• [What is required]: For the listing below, return the line containing "vfov_deg: 58.9", the line containing "focal_mm: 6.3", and all lines in between, exactly as written and nothing else.

• [Source records]:
☆ ☆ ☆

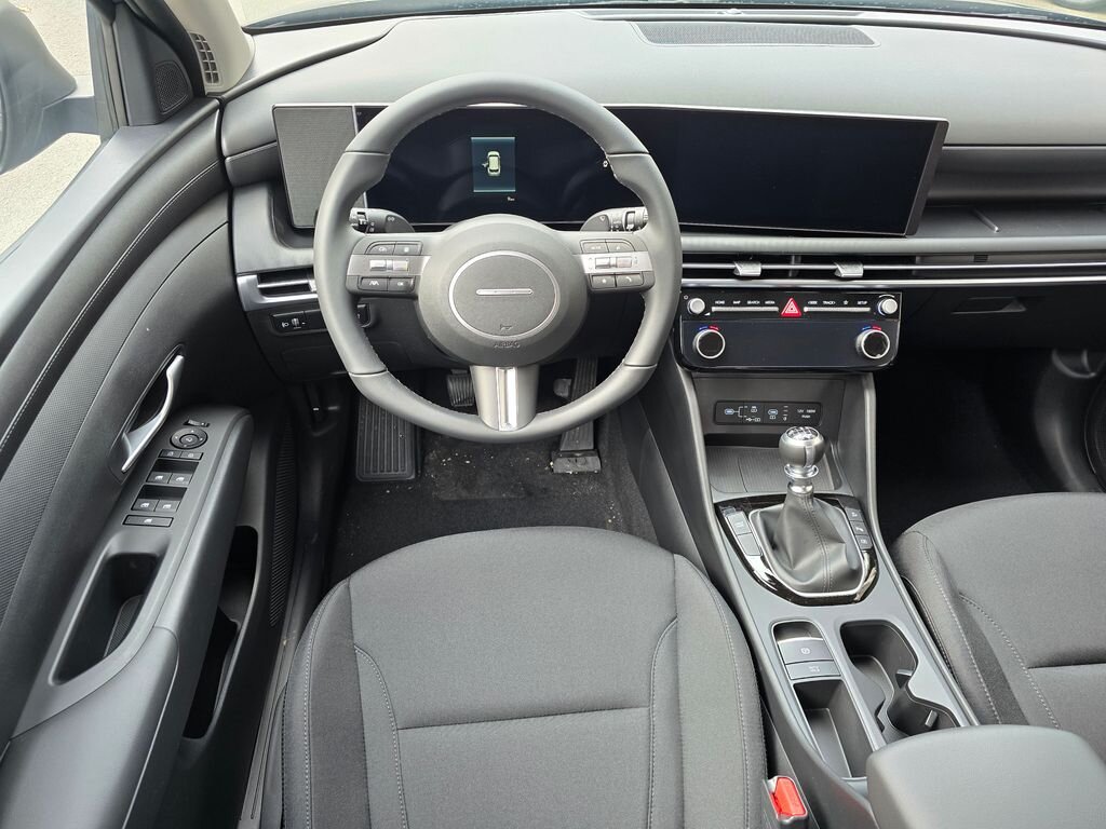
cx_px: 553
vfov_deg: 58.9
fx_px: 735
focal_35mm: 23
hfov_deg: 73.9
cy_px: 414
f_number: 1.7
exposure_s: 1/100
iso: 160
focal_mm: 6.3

☆ ☆ ☆

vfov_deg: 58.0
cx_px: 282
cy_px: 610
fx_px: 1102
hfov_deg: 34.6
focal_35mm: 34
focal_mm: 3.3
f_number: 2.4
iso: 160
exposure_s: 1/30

☆ ☆ ☆

• [Finished exercise]:
vfov_deg: 58.9
fx_px: 735
focal_35mm: 23
hfov_deg: 73.9
cy_px: 414
f_number: 1.7
exposure_s: 1/100
iso: 160
focal_mm: 6.3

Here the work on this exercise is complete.